Additionally, if her lawyers asked her to keep the diary, it would have been
their responsibility to let her know that it could be confiscated and become public, and that she should be very careful about what she writes.
Inmates are tested for HIV for obvious reasons. Of course she was gives informed consent, otherwise the doctor cannot take her blood, consent is not specifically related to HIV, only blood test in general.
These are false assumptions. Consent
is specifically related to HIV, and the World Health Organization recommends against routine testing of prisoners for the virus. Furthermore, Amanda is not in a high risk population -- she has a greater risk of developing breast cancer and heart disease than HIV. One wonders whether they tested her for those conditions, too, or just for conditions having to do with sexually transmitted diseases. One also wonders whether the male defendants were tested at all.
From later in Amanda's testimony:
CDV: How many times did they make the test to check whether you were positive?
AK: So, I think it was three times. I think they made one where it was negative, then one where it was maybe positive, maybe negative, and then one where it was negative.
CDV: How much time passed between the first and the last?
AK: Two weeks.
From what Amanda says in these pieces of testimony, it sounds to me like they didn't test her for HIV in the first blood analysis, because they had not gotten permission from her to do so. Then they told he she might have HIV, which was a roundabout way of getting her to give them permission to test her "again."
I have no idea of Amanda’s information about writings nor of her lawyers instructions.
The doctor “stood by” ?!!
What are you talking about? The doctor has nothing to do with that. The doctor has no responsibility over Amanda’s sensitive data in her possession. Amanda is the only person legally entitled to complain for this kind of violation.

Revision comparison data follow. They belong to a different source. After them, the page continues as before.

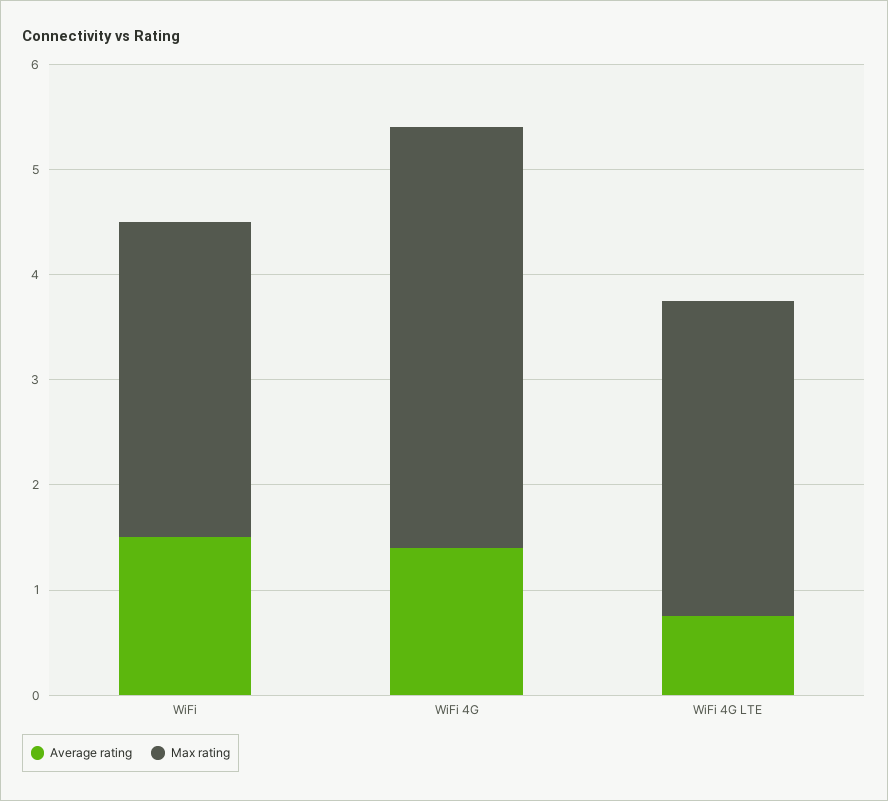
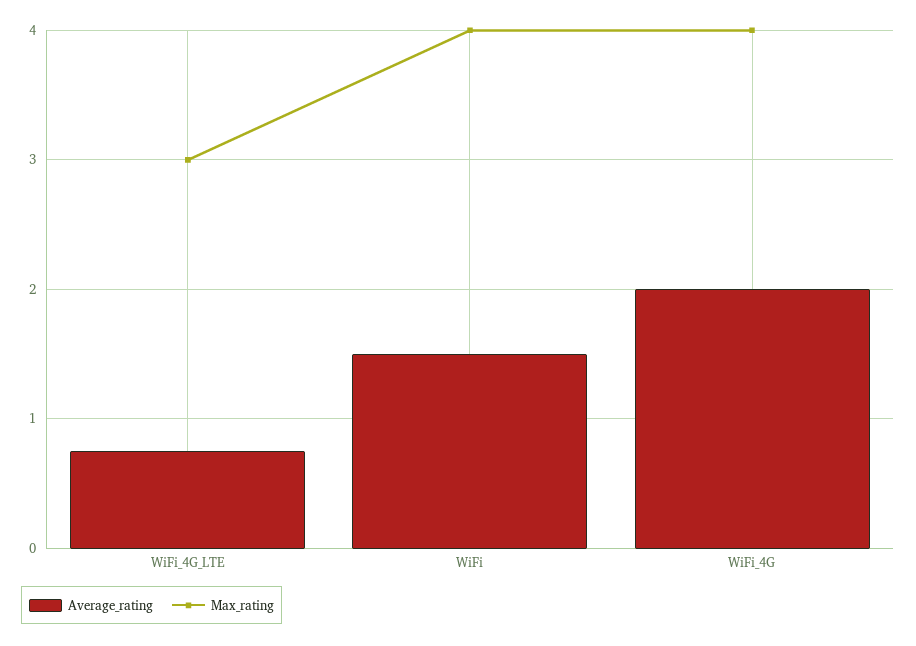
  {
    "Average rating": {
      "WiFi": 1.5,
-     "WiFi 4G": 1.4,
+     "WiFi 4G": 2,
      "WiFi 4G LTE": 0.8
    },
    "Max rating": {
-     "WiFi": 3,
+     "WiFi": 4,
      "WiFi 4G": 4,
      "WiFi 4G LTE": 3
    }
  }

I would think that the prison doctor(s) who performed Amanda's HIV tests would be highly offended to see how her right to medical privacy was illegally violated by the media and by whomever provided the media with the information. The fact that they remained silent leads to questions about whether they even knew anything about the HIV tests, or whether they knew but were afraid to speak.
This rule in particular has a cause, not a goal. The cause is the structure of the judicial system, in which too many powers and actors are involved and have access to investigation files. It is a paradox effect of transparency in a beaurocratized investigation process. The main goal is obviously a form of democratic transparency, of which witnesses and suspects in custody may pay the price: the public and the other judges want to see the ongoing work of prosecutors and judges, see what they investigate and why, the material they search and collect, how they motivate their decisions. A rule doesn't have a goal slanted in only one direction and never has only one side, a rule is a rule, you are supposed to know in advance how it works in the place where you are. If you know the rules you can better serve your interests, regardless who you are. Not knowing of rules, praxis and cultures always creates a disadvantage.

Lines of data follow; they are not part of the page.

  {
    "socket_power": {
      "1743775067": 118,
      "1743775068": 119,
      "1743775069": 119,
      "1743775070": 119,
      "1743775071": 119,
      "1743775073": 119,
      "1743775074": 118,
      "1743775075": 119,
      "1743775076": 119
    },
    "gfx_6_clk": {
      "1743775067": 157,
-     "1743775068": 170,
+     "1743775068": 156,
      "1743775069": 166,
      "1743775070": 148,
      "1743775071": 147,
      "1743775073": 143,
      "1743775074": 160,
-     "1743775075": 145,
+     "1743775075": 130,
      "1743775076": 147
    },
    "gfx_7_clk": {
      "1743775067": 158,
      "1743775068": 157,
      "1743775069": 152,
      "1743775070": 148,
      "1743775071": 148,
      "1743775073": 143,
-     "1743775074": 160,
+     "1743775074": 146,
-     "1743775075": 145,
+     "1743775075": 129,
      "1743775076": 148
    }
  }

It sounds like you are describing something similar to the Freedom of Information Act, used in the United States to gain access to court records. I can certainly appreciate that it's a form of democratic transparency. The objectionable aspects in this case, though, are that authorities
unnecessarily confiscated personal materials (legal, not contraband), which then made their way into the hands of the media, solely for prurient interests. Given the subject matter, the whole scenario suggests intentional character assassination by the prosecutor in charge of the investigation.